You’re using your standard framework that you would usually use. You can use whatever deployment pipeline just as easily to deploy to EC2 with no code changes.
Great job. We are all proud of you I guess, but this is not how engineering works, especially when you're building at scale.
Actually it is. Since you are using a standard framework choose whatever deployment target you want....
Have you looked into Express and what dependencies it has, or do you just randomly pick the new framework of the week? I don't mean this as an attack, but I'm more than slightly annoyed that you keep referring to Node and Express, when that has nothing to do with the problems I'm trying to solve.
I also mentioned C# and Python. But as far as Java/Spring. Here you go.
https://github.com/awslabs/aws-serverless-java-container/wik...
The funny thing is you've written out all these lengthy posts but never stopped to ask about whatever constraints the system has. You started with the solution and are basically now looking at one of my constraints (JVM ecosystem) and are saying it's not a good choice.

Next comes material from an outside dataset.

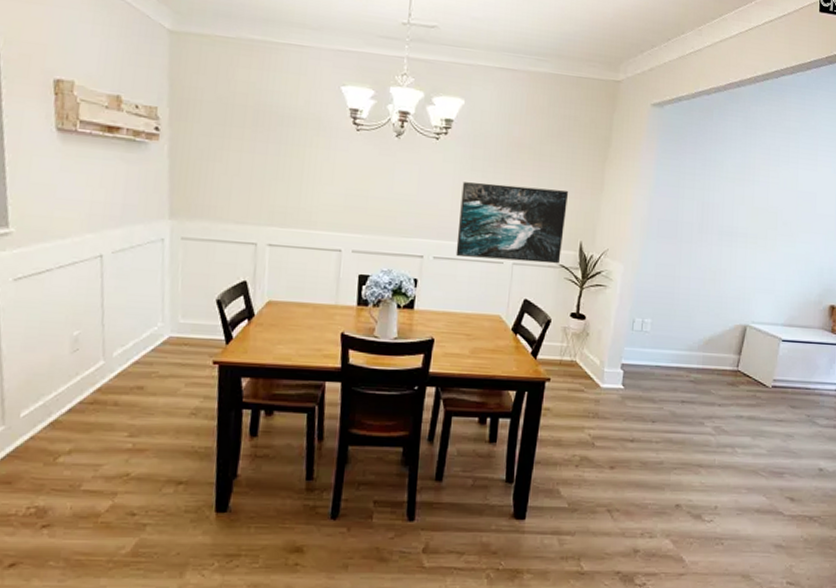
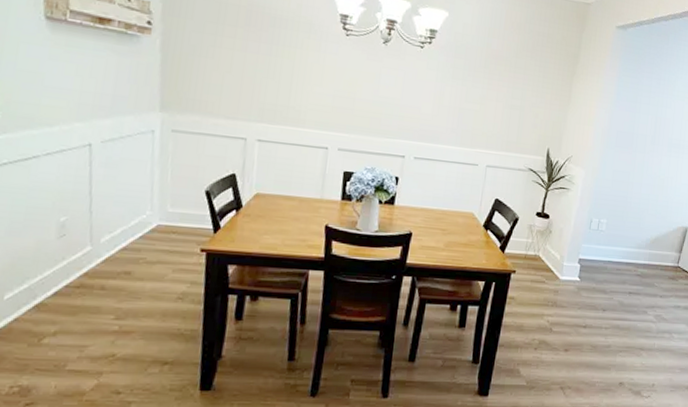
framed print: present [455,182,568,264] -> none [435,89,539,168]

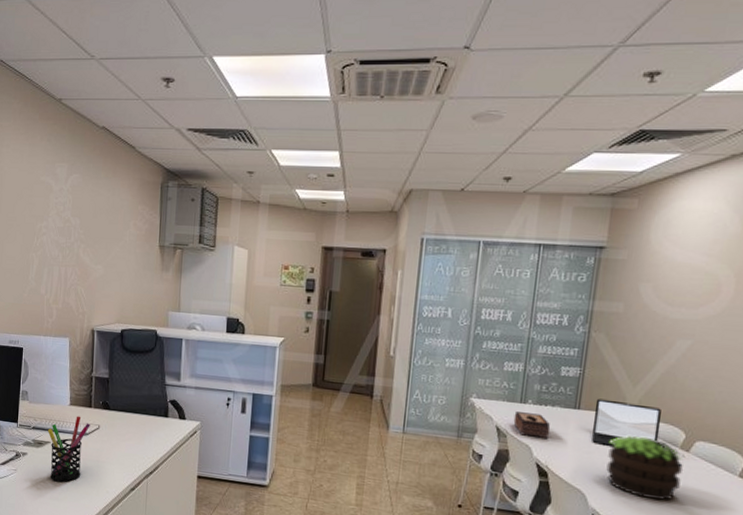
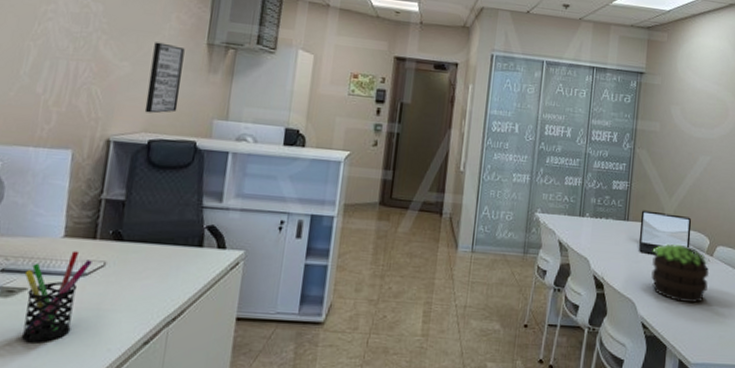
wall art: none [116,247,142,308] -> present [144,42,185,114]
tissue box: present [513,412,551,438] -> none [573,225,605,250]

I’ve also just posted a Java solution. The constraints of Lambda are well known and separate from Java - 15 minute runtime, limited CPU/Memory options and a 512MB limit of local TMP storage.
In the real world, we often don't have the ability to randomly swap out a language. There's enough properly tested code that already exists or a massive code base that entire teams are supporting. They're not going to drop that just so they can go pick up a shiny new framework or product offering. LOL.
My suggestion didn’t require “switching out the language”. Proxy integration works with every supported language - including Java. It also works with languages like PHP that are not supported via custom runtimes and third party open source solutions.
Feel free to keep writing more paragraphs. You’re trying to solve problems that don’t exist.
It seems like you start from solutions and hope that the problem will fit. Lambda seems to be your hammer and you write as if everything is a nail.
Good luck!
So lambda seems to be the solution and my “hammer” even though I mentioned both EC2 and ECS? Is there another method of running custom software on AWS that I’m not aware of besides those three - Docker (ECS/EKS), Lambda, and EC2?
Sure, if you want to inflate developer costs. Isn't a huge portion of the cloud argument that people are expensive, infra is cheap so who cares if you spend a lot on AWS as long as you have fewer sysadmins? If you suddenly care how much you're spending on infrastructure but, apparently, don't care how much you spend on developers to work within such a convoluted system, why not exit the cloud at that point?